Yes. School districts should allow students to use the restroom that is consistent with their gender identity consistently asserted at school. Any student – transgender or not – who has a need or desire for increased privacy, regardless of the underlying reason, should be provided access to an alternative restroom (e.g., staff restroom, health office restroom). This allows students who may feel uncomfortable sharing the facility with the transgender student(s) the option to make use of a separate restroom and have their concerns addressed without stigmatizing any individual student. No student, however, should be required to use an alternative restroom because they are transgender or gender nonconforming.
If school administrators have legitimate concerns about the safety or privacy of students as related to a transgender student’s use of the restroom, school administrators should bring these concerns to the school district compliance coordinator. Such privacy or safety issues should be immediate and reasonably foreseeable, not speculative. School administrators and/or compliance coordinator should meet with the student and/or parents to determine if there is a need for an alternative facility. Determination to provide an alternative facility for any student should be on a case-by-case basis.

65. How should school districts address physical education and athletic participation by transgender students?
School districts should allow students the opportunity to participate in physical education and athletic activities in a manner that is consistent with their gender identity.
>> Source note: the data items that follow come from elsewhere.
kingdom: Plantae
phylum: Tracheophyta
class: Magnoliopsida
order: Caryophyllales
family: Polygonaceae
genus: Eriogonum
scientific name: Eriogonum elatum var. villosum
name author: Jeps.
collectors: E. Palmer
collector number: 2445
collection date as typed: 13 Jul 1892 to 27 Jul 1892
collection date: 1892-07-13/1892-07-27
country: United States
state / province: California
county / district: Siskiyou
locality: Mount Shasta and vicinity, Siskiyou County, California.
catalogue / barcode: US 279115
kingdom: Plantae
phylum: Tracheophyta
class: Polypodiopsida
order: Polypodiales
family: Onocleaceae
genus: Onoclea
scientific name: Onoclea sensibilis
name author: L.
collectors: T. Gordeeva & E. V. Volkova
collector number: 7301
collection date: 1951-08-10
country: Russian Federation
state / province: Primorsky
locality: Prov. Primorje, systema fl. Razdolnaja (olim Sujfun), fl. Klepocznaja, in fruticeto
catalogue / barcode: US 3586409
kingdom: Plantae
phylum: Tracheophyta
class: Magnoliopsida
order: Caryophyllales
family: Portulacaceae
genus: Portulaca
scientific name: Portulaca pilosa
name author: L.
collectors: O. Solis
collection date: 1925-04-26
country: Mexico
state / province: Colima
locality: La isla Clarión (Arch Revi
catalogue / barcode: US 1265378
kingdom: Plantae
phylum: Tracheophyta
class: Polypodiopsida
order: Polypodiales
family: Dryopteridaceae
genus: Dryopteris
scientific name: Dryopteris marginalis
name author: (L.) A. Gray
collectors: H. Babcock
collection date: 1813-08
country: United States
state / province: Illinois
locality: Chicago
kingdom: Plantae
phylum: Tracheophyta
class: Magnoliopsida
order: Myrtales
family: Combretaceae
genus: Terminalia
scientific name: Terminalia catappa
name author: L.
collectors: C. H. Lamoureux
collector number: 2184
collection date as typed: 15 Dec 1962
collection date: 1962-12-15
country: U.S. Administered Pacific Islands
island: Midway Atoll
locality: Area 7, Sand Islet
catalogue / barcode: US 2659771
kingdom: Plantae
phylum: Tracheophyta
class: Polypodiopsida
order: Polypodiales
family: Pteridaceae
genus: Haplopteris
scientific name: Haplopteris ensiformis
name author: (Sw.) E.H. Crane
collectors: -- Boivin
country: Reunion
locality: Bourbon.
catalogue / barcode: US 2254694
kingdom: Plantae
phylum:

For interscholastic athletics, should any questions arise as to whether a student’s request to participate in sex-segregated activity consist with his or her gender identity is bona fide, a student may seek review of his or her eligibility for participation by working through the Gender Identity procedures set forth by the Washington Interscholastic Athletic Association (WIAA) available at http://www.wiaa.com/subcontent.aspx?SecID=350.

66. Should school districts allow a transgender student to use the locker room of their choice? 
The use of locker rooms by transgender students should be assessed on a case-by-case basis, with the goals of maximizing the student’s social integration and equal opportunity to participate in physical education classes and sports, ensuring the student’s safety and comfort, and minimizing the stigmatization of the student. In most cases, transgender students should have access to the locker room that corresponds to their gender identity consistently asserted at school. Any student who has a need or desire for increased privacy, regardless of the underlying reason, should be provided with a reasonable alternative changing area, such as the use of a private area (e.g., a nearby restroom stall with a door), or a separate changing schedule. Any alternative arrangement should be provided in a way that protects the student’s ability to keep his or her transgender status private. No student, however, should be required to use a locker room that conflicts with his or her gender identity.